“Hullo, Ches,” said Ditmar.
“Now you're the very chap I wanted to see. Where have you been keeping yourself lately? Come out to the farm to-night,—same of the boys'll be there.” Mr. Sprole, like many a self-made man, was proud of his farm, though he did not lead a wholly bucolic existence.
“I can't, Ches,” answered Ditmar. “I've got to go back to Hampton.”
This statement Mr. Sprole unwisely accepted as a fiction. He took hold of Ditmar's arm.
“A lady—eh—what?”
“I've got to go back to Hampton,” repeated Ditmar, with a suggestion of truculence that took his friend aback. Not for worlds would Mr. Sprole have offended the agent of the Chippering Mill.
“I was only joking, Claude,” he hastened to explain. Ditmar, somewhat mollified but still dejected, sought the dining-room when the lawyer had gone.
“All alone to-night, Colonel?” asked the coloured head waiter, obsequiously.
Ditmar demanded a table in the corner, and consumed a solitary meal.
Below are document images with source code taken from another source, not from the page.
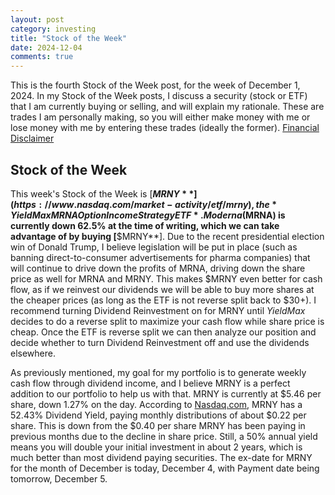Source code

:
 ```yaml
---
layout: post
category: investing
title: "Stock of the Week"
date: 2024-12-04
comments: true
---
```


This is the fourth Stock of the Week post, for the week of December 1, 2024. In my Stock of the Week posts, I discuss a security (stock or ETF) that I am currently buying or selling, and will explain my rationale. These are trades I am personally making, so you will either make money with me or lose money with me by entering these trades (ideally the former). [Financial Disclaimer](https://fnmckee.com/categories/investing.html)

## Stock of the Week
This week's Stock of the Week is [**$MRNY**](https://www.nasdaq.com/market-activity/etf/mrny), the *YieldMax MRNA Option Income Strategy ETF*. Moderna ($MRNA) is currently down 62.5% at the time of writing, which we can take advantage of by buying [**$MRNY**]. Due to the recent presidential election win of Donald Trump, I believe legislation will be put in place (such as banning direct-to-consumer advertisements for pharma companies) that will continue to drive down the profits of MRNA, driving down the share price as well for MRNA and MRNY. This makes $MRNY even better for cash flow, as if we reinvest our dividends we will be able to buy more shares at the cheaper prices (as long as the ETF is not reverse split back to $30+). I recommend turning Dividend Reinvestment on for MRNY until *YieldMax* decides to do a reverse split to maximize your cash flow while share price is cheap. Once the ETF is reverse split we can then analyze our position and decide whether to turn Dividend Reinvestment off and use the dividends elsewhere.  

As previously mentioned, my goal for my portfolio is to generate weekly cash flow through dividend income, and I believe MRNY is a perfect addition to our portfolio to help us with that. MRNY is currently at $5.46 per share, down 1.27% on the day. According to [Nasdaq.com](https://www.nasdaq.com/market-activity/etf/mrny/dividend-history), MRNY has a 52.43% Dividend Yield, paying monthly distributions of about $0.22 per share. This is down from the $0.40 per share MRNY has been paying in previous months due to the decline in share price. Still, a 50% annual yield means you will double your initial investment in about 2 years, which is much better than most dividend paying securities. The ex-date for MRNY for the month of December is today, December 4, with Payment date being tomorrow, December 5.
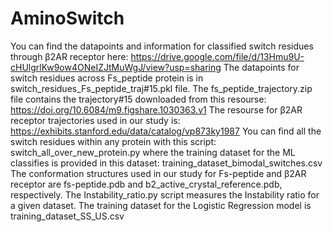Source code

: # AminoSwitch
You can find the datapoints and information for classified switch residues through β2AR receptor here: 
https://drive.google.com/file/d/13Hmu9U-cHUlgrlKw9ow4ONeIZJtMuWgJ/view?usp=sharing
The datapoints for switch residues across Fs_peptide protein is in switch_residues_Fs_peptide_traj#15.pkl file.
The fs_peptide_trajectory.zip file contains the trajectory#15 downloaded from this resourse: https://doi.org/10.6084/m9.figshare.1030363.v1
The resourse for β2AR receptor trajectories used in our study is: https://exhibits.stanford.edu/data/catalog/vp873ky1987
You can find all the switch residues within any protein with this script: switch_all_over_new_protein.py
where the training dataset for the ML classifies is provided in this dataset: training_dataset_bimodal_switches.csv
The conformation structures used in our study for Fs-peptide and β2AR receptor are fs-peptide.pdb and b2_active_crystal_reference.pdb, respectively.
The Instability_ratio.py script measures the Instability ratio for a given dataset.
The training dataset for the Logistic Regression model is training_dataset_SS_US.csv

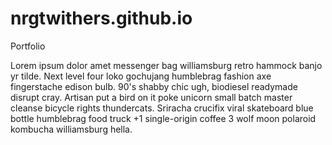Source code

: # nrgtwithers.github.io
Portfolio

Lorem ipsum dolor amet messenger bag williamsburg retro hammock banjo yr tilde. Next level four loko gochujang humblebrag fashion axe fingerstache edison bulb. 90's shabby chic ugh, biodiesel readymade disrupt cray. Artisan put a bird on it poke unicorn small batch master cleanse bicycle rights thundercats. Sriracha crucifix viral skateboard blue bottle humblebrag food truck +1 single-origin coffee 3 wolf moon polaroid kombucha williamsburg hella.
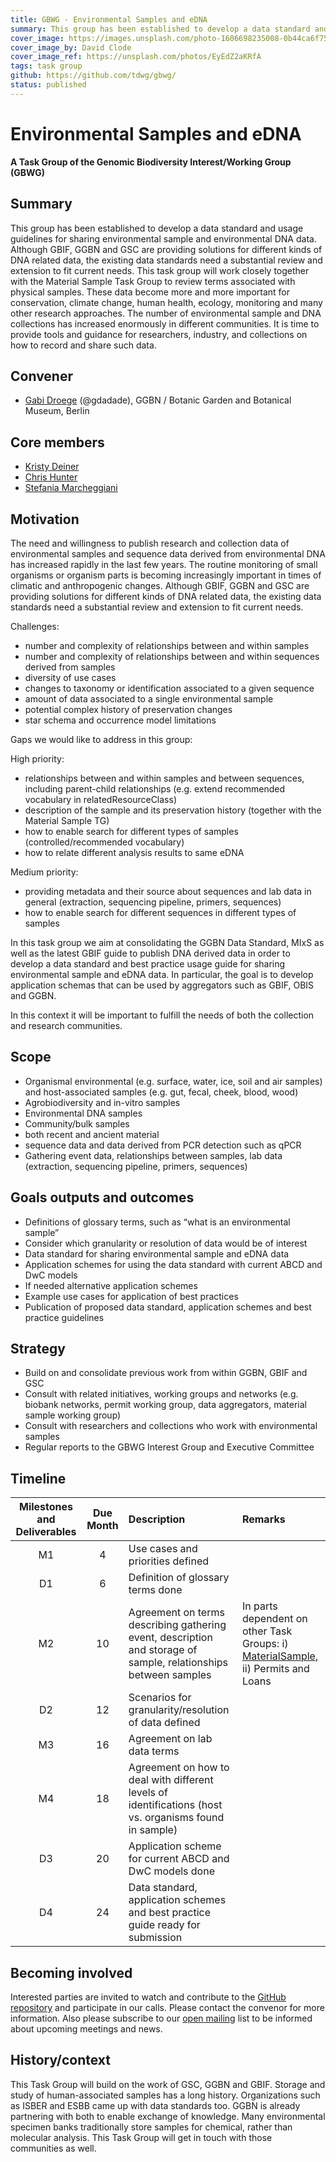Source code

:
 ```yaml
---
title: GBWG - Environmental Samples and eDNA
summary: This group has been established to develop a data standard and usage guidelines for sharing environmental sample and environmental DNA data.
cover_image: https://images.unsplash.com/photo-1606698235008-0b44ca6f7594
cover_image_by: David Clode
cover_image_ref: https://unsplash.com/photos/EyEdZ2aKRfA 
tags: task group
github: https://github.com/tdwg/gbwg/
status: published
---
```



# Environmental Samples and eDNA
**A Task Group of the Genomic Biodiversity Interest/Working Group (GBWG)**

## Summary

This group has been established to develop a data standard and usage guidelines for sharing environmental sample and environmental DNA data. Although GBIF, GGBN and GSC are providing solutions for different kinds of DNA related data, the existing data standards need a substantial review and extension to fit current needs. This task group will work closely together with the Material Sample Task Group to review terms associated with physical samples. These data become more and more important for conservation, climate change, human health, ecology, monitoring and many other research approaches. The number of environmental sample and DNA collections has increased enormously in different communities. It is time to provide tools and guidance for researchers, industry, and collections on how to record and share such data.

## Convener

* [Gabi Droege](mailto:g.droege@bgbm.org) (@gdadade), GGBN / Botanic Garden and Botanical Museum, Berlin

## Core members

* [Kristy Deiner](mailto:alpinedna@gmail.com)
* [Chris Hunter](mailto:chris@gigasciencejournal.com)
* [Stefania Marcheggiani](stefania.marcheggiani@iss.it)

## Motivation

The need and willingness to publish research and collection data of environmental samples and sequence data derived from environmental DNA has increased rapidly in the last few years. The routine monitoring of small organisms or organism parts is becoming increasingly  important in times of climatic and anthropogenic changes. Although GBIF, GGBN and GSC are providing solutions for different kinds of DNA related data, the existing data standards need a substantial review and extension to fit current needs.

Challenges:

* number and complexity of relationships between and within samples
* number and complexity of relationships between and within sequences derived from samples
* diversity of use cases
* changes to taxonomy or identification associated to a given sequence
* amount of data associated to a single environmental sample
* potential complex history of preservation changes 
* star schema and occurrence model limitations

Gaps we would like to address in this group:

High priority:

* relationships between and within samples and between sequences, including parent-child relationships (e.g. extend recommended vocabulary in relatedResourceClass)
* description of the sample and its preservation history (together with the Material Sample TG)
* how to enable search for different types of samples (controlled/recommended vocabulary)
* how to relate different analysis results to same eDNA

Medium priority:

* providing metadata and their source about sequences and lab data in general (extraction, sequencing pipeline, primers, sequences)
* how to enable search for different sequences in different types of samples

In this task group we aim at consolidating the GGBN Data Standard, MIxS as well as the latest GBIF guide to publish DNA derived data in order to develop a data standard and best practice usage guide for sharing environmental sample and eDNA data. In particular, the goal is to develop application schemas that can be used by aggregators such as GBIF, OBIS and GGBN.

In this context it will be important to fulfill the needs of both the collection and research communities.

## Scope

* Organismal environmental (e.g. surface, water, ice, soil and air samples) and host-associated samples (e.g. gut, fecal, cheek, blood, wood)
* Agrobiodiversity and in-vitro samples
* Environmental DNA samples
* Community/bulk samples
* both recent and ancient material
* sequence data and data derived from PCR detection such as qPCR
* Gathering event data, relationships between samples, lab data (extraction, sequencing pipeline, primers, sequences)

## Goals outputs and outcomes
* Definitions of glossary terms, such as “what is an environmental sample”
* Consider which granularity or resolution of data would be of interest
* Data standard for sharing environmental sample and eDNA data
* Application schemes for using the data standard with current ABCD and DwC models
* If needed alternative application schemes
* Example use cases for application of best practices
* Publication of proposed data standard, application schemes and best practice guidelines

## Strategy
* Build on and consolidate previous work from within GGBN, GBIF and GSC
* Consult with related initiatives, working groups and networks (e.g. biobank networks, permit working group, data aggregators, material sample working group)
* Consult with researchers and collections who work with environmental samples
* Regular reports to the GBWG Interest Group and Executive Committee

## Timeline

| Milestones and Deliverables | Due Month | Description | Remarks |
|:---------------------------:|:---------:|:------------|:--------| 
| M1 | 4 | Use cases and priorities defined |  |
| D1 | 6 | Definition of glossary terms done |  |
| M2 | 10 | Agreement on terms describing gathering event, description and storage of sample, relationships between samples | In parts dependent on other Task Groups: i) [MaterialSample](/community/osr/material-sample/), ii) Permits and Loans | 
| D2 | 12 | Scenarios for granularity/resolution of data defined |  | 
| M3 | 16 | Agreement on lab data terms |  | 
| M4 | 18 | Agreement on how to deal with different levels of identifications (host vs. organisms found in sample)|  |
| D3 | 20 | Application scheme for current ABCD and DwC models done |  | 
| D4 | 24 | Data standard, application schemes and best practice guide ready for submission |  | 
	 
## Becoming involved

Interested parties are invited to watch and contribute to the [GitHub repository](https://github.com/tdwg/gbwg/) and participate in our calls. Please contact the convenor for more information. Also please subscribe to our [open mailing](http://lists.tdwg.org/mailman/listinfo/tdwg-gbwg) list to be informed about upcoming meetings and news.

## History/context

This Task Group will build on the work of GSC, GGBN and GBIF. Storage and study of human-associated samples has a long history. Organizations such as ISBER and ESBB came up with data standards too. GGBN is already partnering with both to enable exchange of knowledge. Many environmental specimen banks traditionally store samples for chemical, rather than molecular analysis. This Task Group will get in touch with those communities as well.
Very naturally Janet was aware of the change in Ditmar, and knew the cause of it. Her feelings were complicated. He, the most important man in Hampton, the self-sufficient, the powerful, the hitherto distant and unattainable head of the vast organization known as the Chippering Mill, of which she was an insignificant unit, at times became for her just a man—a man for whom she had achieved a delicious contempt. And the knowledge that she, if she chose, could sway and dominate him by the mere exercise of that strange feminine force within her was intoxicating and terrifying. She read this in a thousand signs; in his glances; in his movements revealing a desire to touch her; in little things he said, apparently insignificant, yet fraught with meaning; in a constant recurrence of the apologetic attitude—so alien to the Ditmar formerly conceived—of which he had given evidence that day by the canal: and from this attitude emanated, paradoxically, a virile and galvanic current profoundly disturbing. Sometimes when he bent over her she experienced a commingled ecstasy and fear that he would seize her in his arms. Yet the tension was not constant, rising and falling with his moods and struggles, all of which she read—unguessed by him—as easily as a printed page by the gift that dispenses with laborious processes of the intellect. On the other hand, a resentment boiled within her his masculine mind failed to fathom. Stevenson said of John Knox that many women had come to learn from him, but he had never condescended to become a learner in return—a remark more or less applicable to Ditmar. She was, perforce, thrilled that he was virile and wanted her, but because he wanted her clandestinely her pride revolted, divining his fear of scandal and hating him for it like a thoroughbred. To do her justice, marriage never occurred to her. She was not so commonplace.